Dieser Blick auf Teilgruppen ist auch deshalb wichtig, weil ein Modellwechsel nicht nur Genauigkeitsgewinne bringen kann. Oft spielen ebenso Laufzeit, Wartbarkeit und die Vereinfachung des gesamten Forecasting-Workflows eine Rolle. Wird später ein leistungsfähigeres Modell verfügbar, kann ein gut abstrahierter Workflow einen Wechsel zudem stark beschleunigen, wie etwa bei Chronos 2, wo beim Funktionsaufruf lediglich ein anderer Modellparameter gesetzt werden muss.
Fazit: Zero-Shot als Startpunkt, Finetuning als Hebel
Foundation Models eröffnen im Forecasting einen neuen Zugang: Statt für jede Zeitreihe oder jeden Datensatz eine eigene Modellwelt aufzubauen, kann ein vortrainiertes Modell bereits ohne zusätzliche Anpassung sinnvolle Forecasts liefern. Genau deshalb ist Zero-Shot-Forecasting ein sehr guter Startpunkt für die Exploration.
Sobald der Anwendungsfall produktiv wird und datensatzspezifische Muster klar erkennbar sind, wird Finetuning interessant.
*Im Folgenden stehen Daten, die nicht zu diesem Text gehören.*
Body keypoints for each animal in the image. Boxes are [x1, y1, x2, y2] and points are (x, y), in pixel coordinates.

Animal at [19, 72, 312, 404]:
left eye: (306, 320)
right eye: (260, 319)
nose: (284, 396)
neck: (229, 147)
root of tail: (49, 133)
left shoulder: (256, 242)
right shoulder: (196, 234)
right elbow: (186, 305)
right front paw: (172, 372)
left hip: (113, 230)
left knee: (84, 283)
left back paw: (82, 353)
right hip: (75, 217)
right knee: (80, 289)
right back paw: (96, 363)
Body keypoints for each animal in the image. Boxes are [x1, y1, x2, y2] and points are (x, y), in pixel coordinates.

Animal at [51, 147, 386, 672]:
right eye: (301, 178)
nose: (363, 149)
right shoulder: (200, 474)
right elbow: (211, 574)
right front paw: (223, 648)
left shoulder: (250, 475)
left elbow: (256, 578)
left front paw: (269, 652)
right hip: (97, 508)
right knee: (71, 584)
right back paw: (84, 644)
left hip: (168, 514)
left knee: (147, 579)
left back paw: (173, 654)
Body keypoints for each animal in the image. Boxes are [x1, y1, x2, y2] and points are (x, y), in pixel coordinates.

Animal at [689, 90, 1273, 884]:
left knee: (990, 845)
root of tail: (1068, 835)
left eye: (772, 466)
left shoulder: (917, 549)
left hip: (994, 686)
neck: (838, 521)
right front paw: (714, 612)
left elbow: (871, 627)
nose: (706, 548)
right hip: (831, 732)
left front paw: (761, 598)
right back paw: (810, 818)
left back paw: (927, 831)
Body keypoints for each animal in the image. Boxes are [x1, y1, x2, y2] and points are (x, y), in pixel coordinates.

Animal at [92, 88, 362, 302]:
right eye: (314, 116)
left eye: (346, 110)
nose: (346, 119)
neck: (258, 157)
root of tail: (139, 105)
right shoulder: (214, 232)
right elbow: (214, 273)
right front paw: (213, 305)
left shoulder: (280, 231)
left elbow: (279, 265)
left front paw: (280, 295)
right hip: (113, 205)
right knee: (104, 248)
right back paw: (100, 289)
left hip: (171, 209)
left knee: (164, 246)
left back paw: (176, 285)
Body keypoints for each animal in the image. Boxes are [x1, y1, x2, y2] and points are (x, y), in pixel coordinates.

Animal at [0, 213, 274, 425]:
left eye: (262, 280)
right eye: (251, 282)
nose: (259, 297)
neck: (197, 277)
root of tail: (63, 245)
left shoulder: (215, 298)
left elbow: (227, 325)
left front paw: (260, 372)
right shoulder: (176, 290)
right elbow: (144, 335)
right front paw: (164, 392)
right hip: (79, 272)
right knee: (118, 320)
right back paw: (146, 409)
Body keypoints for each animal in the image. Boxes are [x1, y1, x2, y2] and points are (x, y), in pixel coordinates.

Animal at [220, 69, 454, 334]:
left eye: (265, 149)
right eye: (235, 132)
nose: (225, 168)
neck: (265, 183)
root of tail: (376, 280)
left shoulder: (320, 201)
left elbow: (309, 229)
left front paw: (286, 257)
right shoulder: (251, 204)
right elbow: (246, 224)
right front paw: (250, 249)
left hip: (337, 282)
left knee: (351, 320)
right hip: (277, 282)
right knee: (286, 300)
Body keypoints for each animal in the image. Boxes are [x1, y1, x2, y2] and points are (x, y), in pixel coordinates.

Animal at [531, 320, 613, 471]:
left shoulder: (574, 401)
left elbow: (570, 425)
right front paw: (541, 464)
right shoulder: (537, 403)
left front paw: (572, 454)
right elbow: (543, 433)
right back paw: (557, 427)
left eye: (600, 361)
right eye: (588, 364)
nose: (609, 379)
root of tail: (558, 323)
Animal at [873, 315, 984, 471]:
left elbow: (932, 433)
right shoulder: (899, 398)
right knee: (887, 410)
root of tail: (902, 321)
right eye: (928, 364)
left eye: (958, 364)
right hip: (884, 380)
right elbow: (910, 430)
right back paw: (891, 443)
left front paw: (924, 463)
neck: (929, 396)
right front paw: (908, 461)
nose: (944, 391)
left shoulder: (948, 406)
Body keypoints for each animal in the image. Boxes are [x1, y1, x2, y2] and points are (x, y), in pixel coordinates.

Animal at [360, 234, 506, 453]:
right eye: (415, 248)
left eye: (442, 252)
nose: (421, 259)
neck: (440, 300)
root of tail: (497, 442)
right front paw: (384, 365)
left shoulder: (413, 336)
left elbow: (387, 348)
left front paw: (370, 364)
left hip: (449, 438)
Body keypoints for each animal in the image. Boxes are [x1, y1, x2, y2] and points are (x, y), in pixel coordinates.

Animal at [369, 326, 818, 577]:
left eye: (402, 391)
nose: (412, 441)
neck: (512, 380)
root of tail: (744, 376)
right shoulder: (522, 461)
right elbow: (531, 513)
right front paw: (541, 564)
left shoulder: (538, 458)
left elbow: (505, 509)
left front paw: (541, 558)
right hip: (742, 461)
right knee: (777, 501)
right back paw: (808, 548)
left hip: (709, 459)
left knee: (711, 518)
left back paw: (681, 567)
Dann geht es nicht mehr nur um schnelle Einsetzbarkeit, sondern um gezielte Spezialisierung auf die eigene Datenbasis und die geschäftlich relevante Verbesserung der Prognosequalität.
Unterm Strich gilt: Zero-Shot ist oft der richtige Einstieg, Finetuning der gezielte Performance-Hebel. Welche Variante sich lohnt, entscheidet sich nicht abstrakt auf Benchmarks, sondern auf den eigenen Daten, mit einer sauberen Evaluation und klaren Anforderungen an den Forecasting-Use-Case.